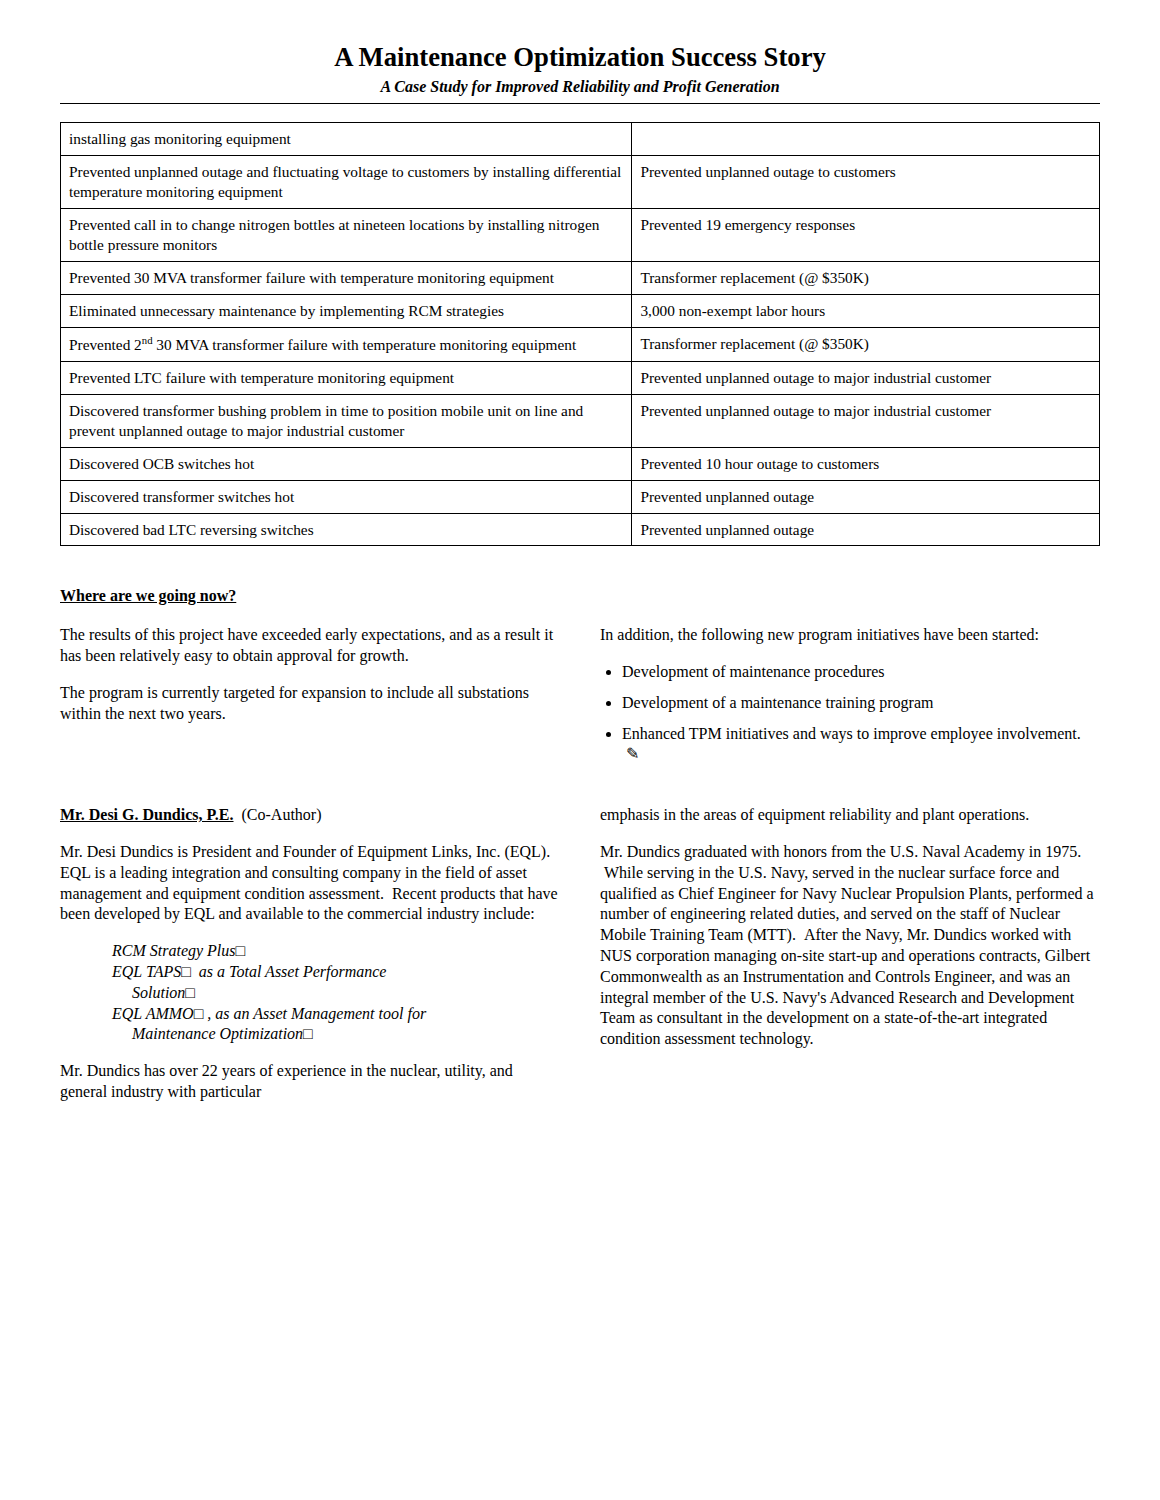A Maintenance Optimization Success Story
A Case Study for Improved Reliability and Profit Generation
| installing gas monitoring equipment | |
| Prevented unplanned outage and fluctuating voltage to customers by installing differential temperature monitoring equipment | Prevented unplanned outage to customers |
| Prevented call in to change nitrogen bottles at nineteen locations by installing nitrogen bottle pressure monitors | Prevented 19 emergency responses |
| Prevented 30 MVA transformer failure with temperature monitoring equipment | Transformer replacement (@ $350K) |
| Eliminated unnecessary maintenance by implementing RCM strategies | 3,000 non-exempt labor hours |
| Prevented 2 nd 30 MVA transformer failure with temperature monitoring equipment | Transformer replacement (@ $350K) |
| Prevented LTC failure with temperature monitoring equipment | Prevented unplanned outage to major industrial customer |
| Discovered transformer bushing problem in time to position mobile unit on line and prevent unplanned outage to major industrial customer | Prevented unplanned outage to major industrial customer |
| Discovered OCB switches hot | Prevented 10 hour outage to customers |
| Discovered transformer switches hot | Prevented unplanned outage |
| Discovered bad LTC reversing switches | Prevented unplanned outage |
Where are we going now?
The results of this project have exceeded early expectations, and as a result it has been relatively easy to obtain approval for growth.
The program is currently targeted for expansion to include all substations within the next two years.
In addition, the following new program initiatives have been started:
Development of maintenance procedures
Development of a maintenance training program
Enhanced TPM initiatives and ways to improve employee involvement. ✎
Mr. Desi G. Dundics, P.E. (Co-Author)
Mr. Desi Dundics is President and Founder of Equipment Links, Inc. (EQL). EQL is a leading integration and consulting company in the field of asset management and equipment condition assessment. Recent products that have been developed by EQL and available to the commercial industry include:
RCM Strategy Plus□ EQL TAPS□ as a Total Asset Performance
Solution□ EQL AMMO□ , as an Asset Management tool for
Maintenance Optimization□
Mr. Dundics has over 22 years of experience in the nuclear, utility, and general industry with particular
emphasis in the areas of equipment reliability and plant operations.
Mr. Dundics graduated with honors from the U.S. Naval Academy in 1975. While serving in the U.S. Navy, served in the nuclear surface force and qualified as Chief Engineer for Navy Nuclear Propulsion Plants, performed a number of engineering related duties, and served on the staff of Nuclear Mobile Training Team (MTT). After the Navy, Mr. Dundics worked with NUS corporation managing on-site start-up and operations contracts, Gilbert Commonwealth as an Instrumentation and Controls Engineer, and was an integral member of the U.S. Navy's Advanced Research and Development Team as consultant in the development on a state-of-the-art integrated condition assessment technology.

+ + + + +

Assigned task. Using the material above, return every line that holds the string "switches".

Task response.
| Discovered OCB switches hot | Prevented 10 hour outage to customers |
| Discovered transformer switches hot | Prevented unplanned outage |
| Discovered bad LTC reversing switches | Prevented unplanned outage |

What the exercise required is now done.